(Beginning of Records to process)

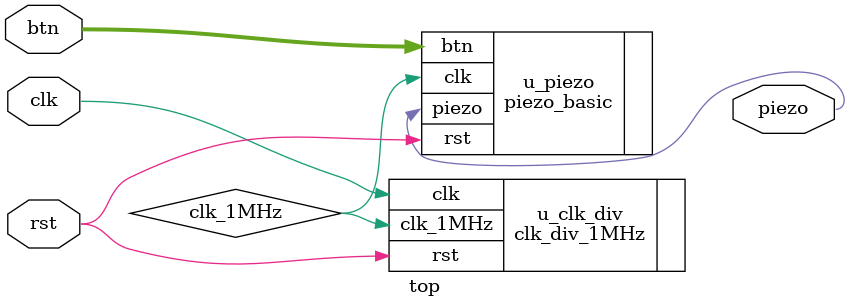
<source format=v>
module top(
    input clk,           // 100MHz ÀÔ·Â Å¬·°
    input rst,
    input [7:0] btn,
    output piezo
);

    wire clk_1MHz;

    // Å¬·° ¸¸µå´Â ¸ðµâ
    clk_div_1MHz u_clk_div (
        .clk(clk),
        .rst(rst),
        .clk_1MHz(clk_1MHz)
    );

    // ÇÇ¿¡Á¶ ¸ðµâ
    piezo_basic u_piezo (
        .clk(clk_1MHz),
        .rst(rst),
        .btn(btn),
        .piezo(piezo)
    );

endmodule

</source>
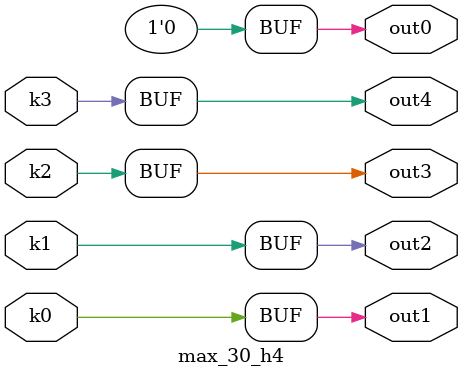
<source format=v>
module max_30(pi00, pi01, pi02, pi03, pi04, pi05, pi06, pi07, pi08, pi09, pi10, po0, po1, po2, po3, po4);
input pi00, pi01, pi02, pi03, pi04, pi05, pi06, pi07, pi08, pi09, pi10;
output po0, po1, po2, po3, po4;
wire k0, k1, k2, k3;
max_30_w4 DUT1 (pi00, pi01, pi02, pi03, pi04, pi05, pi06, pi07, pi08, pi09, pi10, k0, k1, k2, k3);
max_30_h4 DUT2 (k0, k1, k2, k3, po0, po1, po2, po3, po4);
endmodule

module max_30_w4(in10, in9, in8, in7, in6, in5, in4, in3, in2, in1, in0, k3, k2, k1, k0);
input in10, in9, in8, in7, in6, in5, in4, in3, in2, in1, in0;
output k3, k2, k1, k0;
assign k0 =   in0 ? ~in9 : ~in5;
assign k1 =   in0 ? ~in10 : ~in6;
assign k2 =   in0 ? ~in7 : ~in3;
assign k3 =   ~in1 & ((((~in10 & (in6 | in2)) | (in6 & in2)) & (~in7 | in3) & (~in8 | in4) & (~in9 | in5)) | ((~in7 | in3) & ((~in9 & in5 & (~in8 | in4)) | (~in8 & in4))) | (~in7 & in3));
endmodule

module max_30_h4(k3, k2, k1, k0, out4, out3, out2, out1, out0);
input k3, k2, k1, k0;
output out4, out3, out2, out1, out0;
assign out0 = 0;
assign out1 = k0;
assign out2 = k1;
assign out3 = k2;
assign out4 = k3;
endmodule

</source>
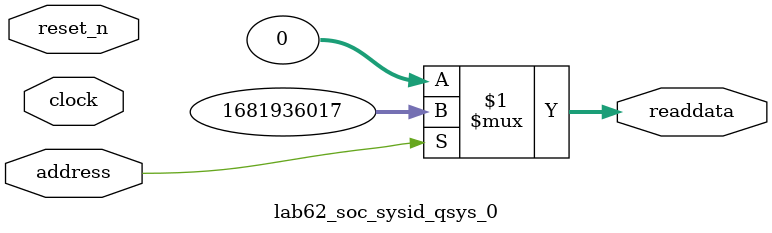
<source format=v>



// synthesis translate_off
`timescale 1ns / 1ps
// synthesis translate_on

// turn off superfluous verilog processor warnings 
// altera message_level Level1 
// altera message_off 10034 10035 10036 10037 10230 10240 10030 

module lab62_soc_sysid_qsys_0 (
               // inputs:
                address,
                clock,
                reset_n,

               // outputs:
                readdata
             )
;

  output  [ 31: 0] readdata;
  input            address;
  input            clock;
  input            reset_n;

  wire    [ 31: 0] readdata;
  //control_slave, which is an e_avalon_slave
  assign readdata = address ? 1681936017 : 0;

endmodule



</source>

(End of Records to process)

How to complete this task:
Omit the pictures and reproduce the records above exactly.

Completed exercise:
<source format=v>
module top(
    input clk,           // 100MHz ÀÔ·Â Å¬·°
    input rst,
    input [7:0] btn,
    output piezo
);

    wire clk_1MHz;

    // Å¬·° ¸¸µå´Â ¸ðµâ
    clk_div_1MHz u_clk_div (
        .clk(clk),
        .rst(rst),
        .clk_1MHz(clk_1MHz)
    );

    // ÇÇ¿¡Á¶ ¸ðµâ
    piezo_basic u_piezo (
        .clk(clk_1MHz),
        .rst(rst),
        .btn(btn),
        .piezo(piezo)
    );

endmodule

</source>
<source format=v>
module max_30(pi00, pi01, pi02, pi03, pi04, pi05, pi06, pi07, pi08, pi09, pi10, po0, po1, po2, po3, po4);
input pi00, pi01, pi02, pi03, pi04, pi05, pi06, pi07, pi08, pi09, pi10;
output po0, po1, po2, po3, po4;
wire k0, k1, k2, k3;
max_30_w4 DUT1 (pi00, pi01, pi02, pi03, pi04, pi05, pi06, pi07, pi08, pi09, pi10, k0, k1, k2, k3);
max_30_h4 DUT2 (k0, k1, k2, k3, po0, po1, po2, po3, po4);
endmodule

module max_30_w4(in10, in9, in8, in7, in6, in5, in4, in3, in2, in1, in0, k3, k2, k1, k0);
input in10, in9, in8, in7, in6, in5, in4, in3, in2, in1, in0;
output k3, k2, k1, k0;
assign k0 =   in0 ? ~in9 : ~in5;
assign k1 =   in0 ? ~in10 : ~in6;
assign k2 =   in0 ? ~in7 : ~in3;
assign k3 =   ~in1 & ((((~in10 & (in6 | in2)) | (in6 & in2)) & (~in7 | in3) & (~in8 | in4) & (~in9 | in5)) | ((~in7 | in3) & ((~in9 & in5 & (~in8 | in4)) | (~in8 & in4))) | (~in7 & in3));
endmodule

module max_30_h4(k3, k2, k1, k0, out4, out3, out2, out1, out0);
input k3, k2, k1, k0;
output out4, out3, out2, out1, out0;
assign out0 = 0;
assign out1 = k0;
assign out2 = k1;
assign out3 = k2;
assign out4 = k3;
endmodule

</source>
<source format=v>



// synthesis translate_off
`timescale 1ns / 1ps
// synthesis translate_on

// turn off superfluous verilog processor warnings 
// altera message_level Level1 
// altera message_off 10034 10035 10036 10037 10230 10240 10030 

module lab62_soc_sysid_qsys_0 (
               // inputs:
                address,
                clock,
                reset_n,

               // outputs:
                readdata
             )
;

  output  [ 31: 0] readdata;
  input            address;
  input            clock;
  input            reset_n;

  wire    [ 31: 0] readdata;
  //control_slave, which is an e_avalon_slave
  assign readdata = address ? 1681936017 : 0;

endmodule



</source>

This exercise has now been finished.